If this was a different time, you may not have heard that story. But since these are such different times, here it is.

First, I would have called that metal part (the one that makes the noise when hit on the inner structure of the bell) a “clanger”, but thought back to reading  Anne Lamott’s Bird by Bird where she talked about the importance of getting the right word when you write. She’d phoned a monastery during her writing time and remained on hold waiting to find out the correct term for that metal thing-a-mabob that goes over the cork in a champagne bottle. “Hood” was her reward after the monk finally got on the phone to give her the answer. Now, of course, you’d google it, but the author’s time on hold afforded her a rare moment to stare out the window and watch nature.
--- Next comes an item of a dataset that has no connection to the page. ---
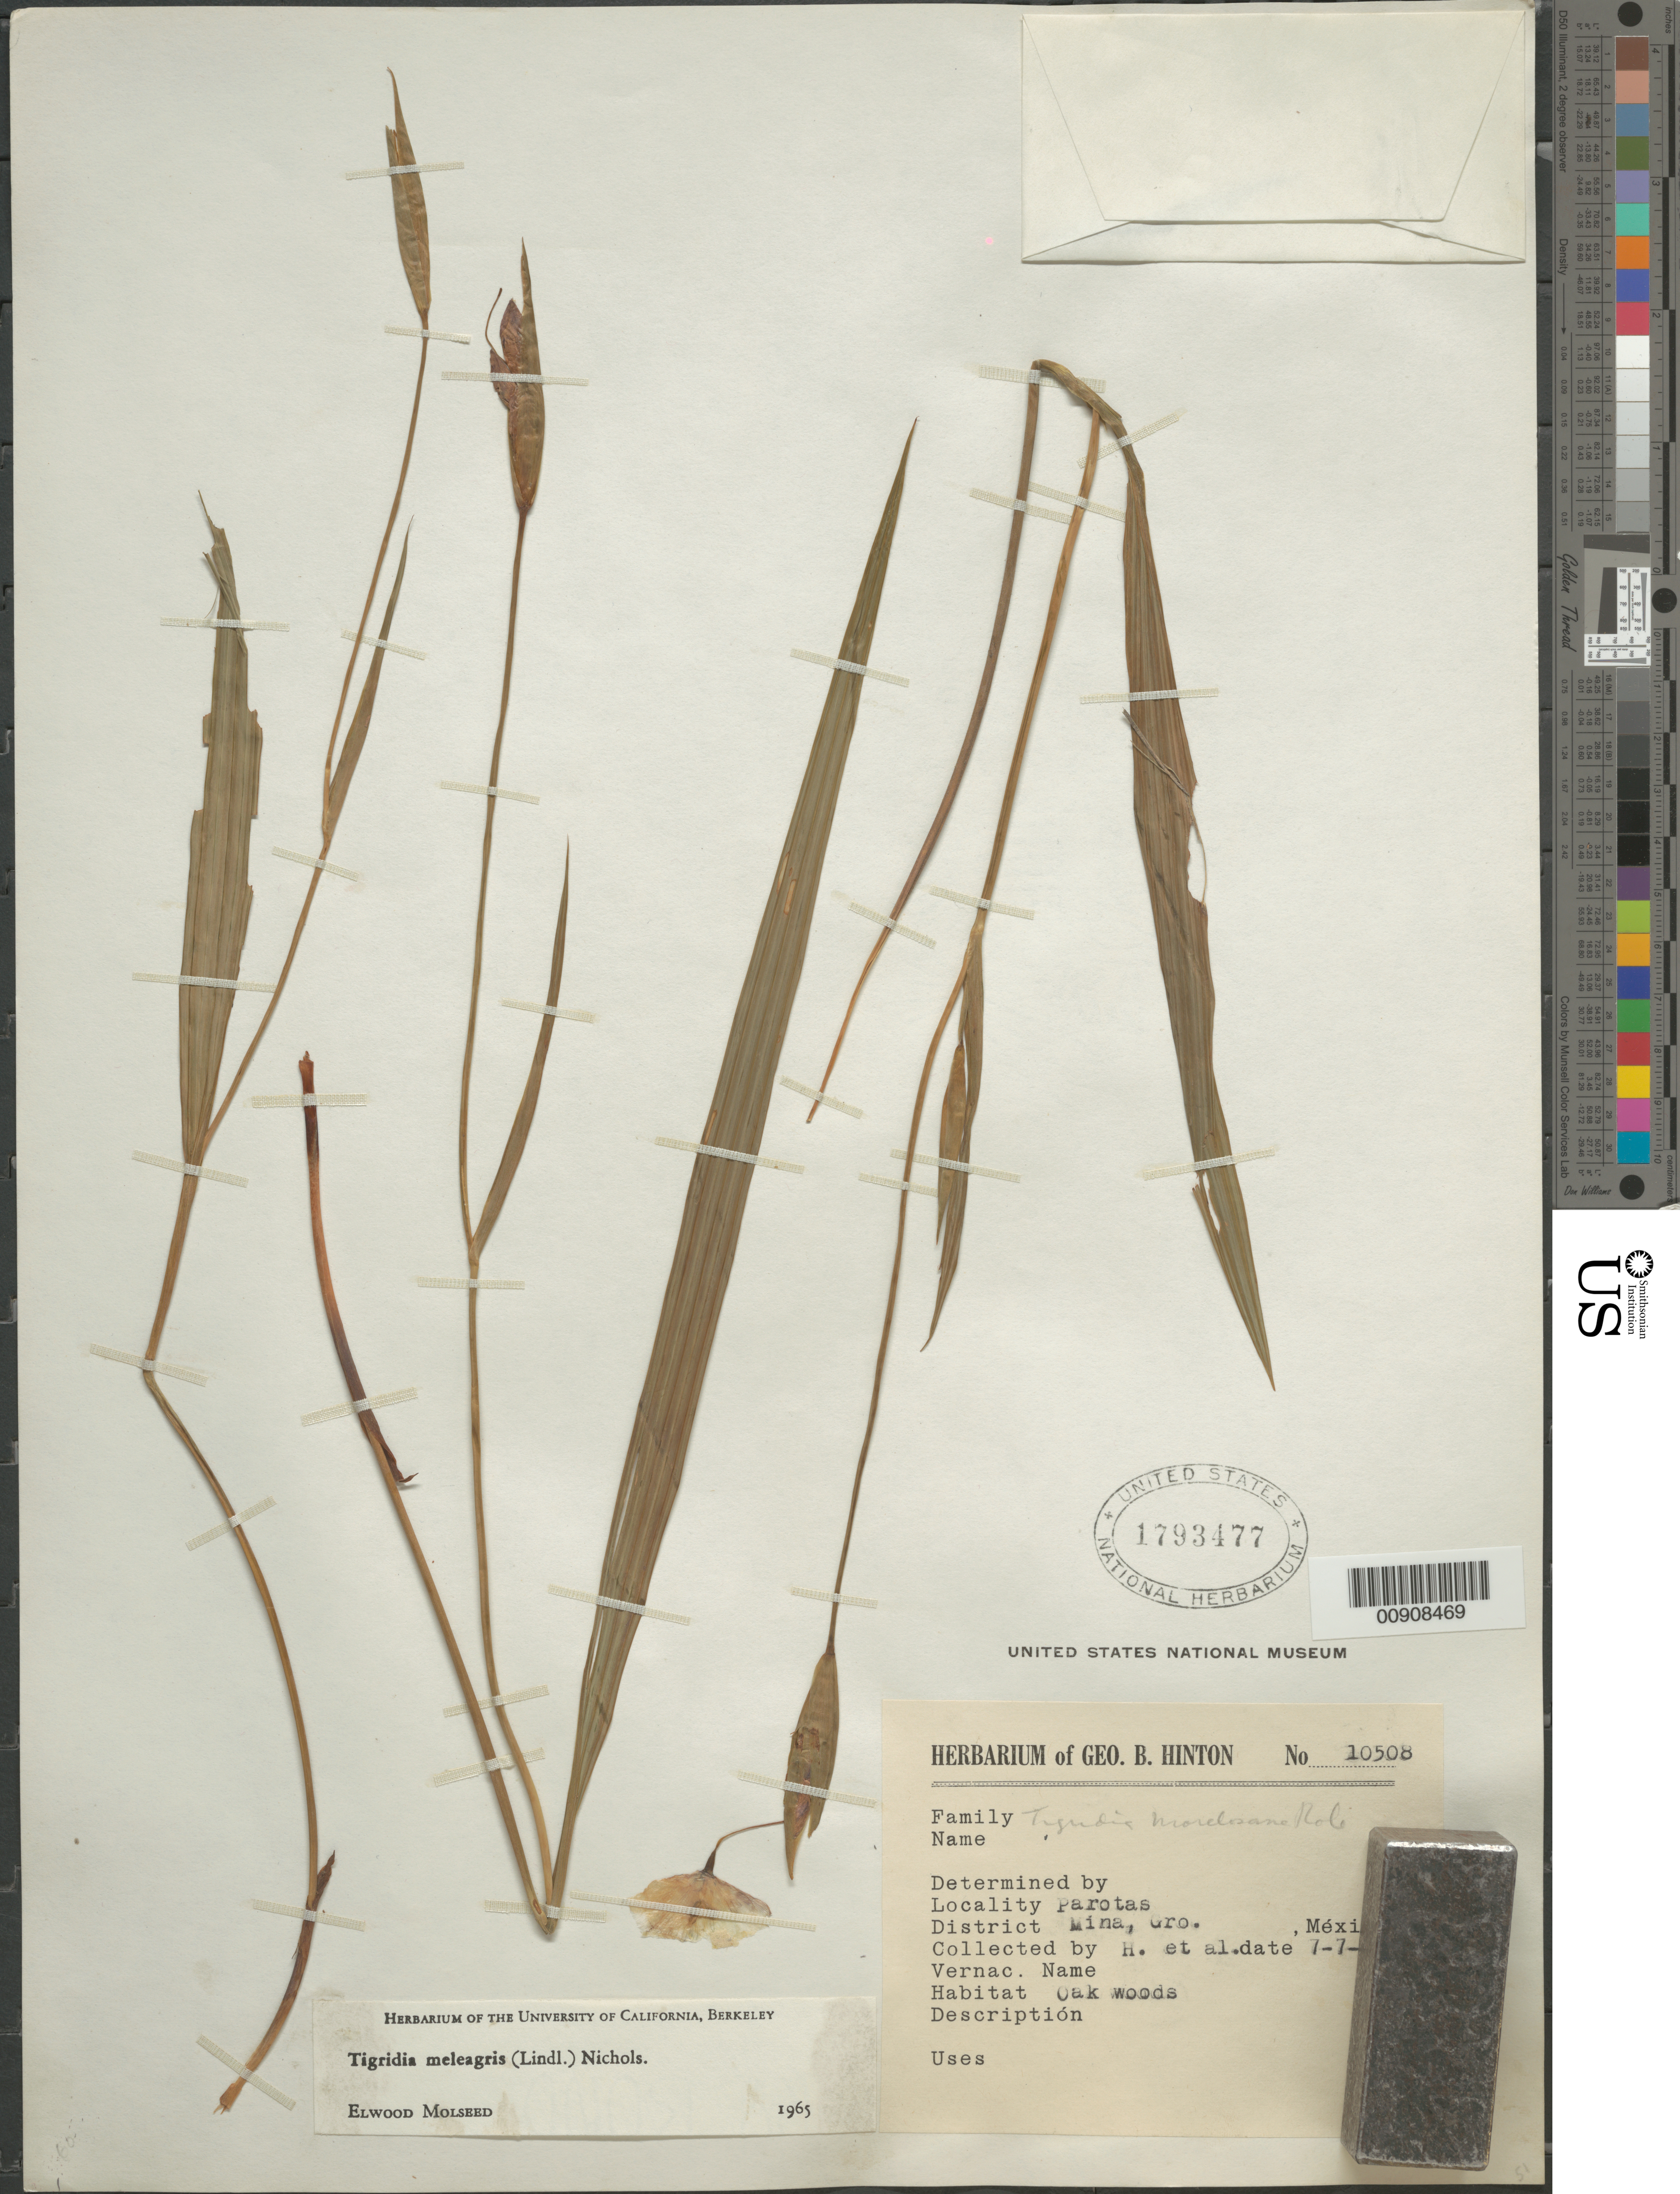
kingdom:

Fortunately I had heavy duty thread in my sewing reserves with which to re-attach the clapper to the inside of the bell. I’d bought a few yards at Michael’s when I’d hoped to repair a necklace I’d bought at Chico’s decades ago–one with different metals held together by leather loops–that had frayed and split apart. Which made me think of Scarlett DeBease who has helped me put outifts together for years. It was a sweet memory: watching Scarlett liven up tired combinations by placing that multi-strand necklace into the mix.

As I tried to fasten the clapper into the bell with the leather thread, Camp Chinqueka came into mind. That’s where I learned to tie square  and bowline knots in trailblazing classes. My first counselor there, Barb Ebner, was also the daughter of the camp owners. My daughter, who happens to know the current director at Chinqueka, passed on the sad news that Barb died recently and told me about the tribute to her on Instagram. (If you watch it, you can see me smiling over her left shoulder.) I failed at producing a square knot to hold the clapper in place, but whatever I accomplished is working for now.

I sent the IG tribute to my sisters who went to camp with me and also to two women I’ve known from Chinqueka and have continued to love for over 50 years. That opened up further conversations, like this post, that distracted me from the current situation for another 30 minutes on Monday.

There is opportunity in everything that is happening to you right now, where you are, with what you have. Allowing myself to enter these bunny mazes is so much more engaging, optimistic and encouraging than any that lead to gloom and doom. I urge and support you to capitalize your creative efforts in a positive way and share them with your loved ones. Count me in on receiving yours.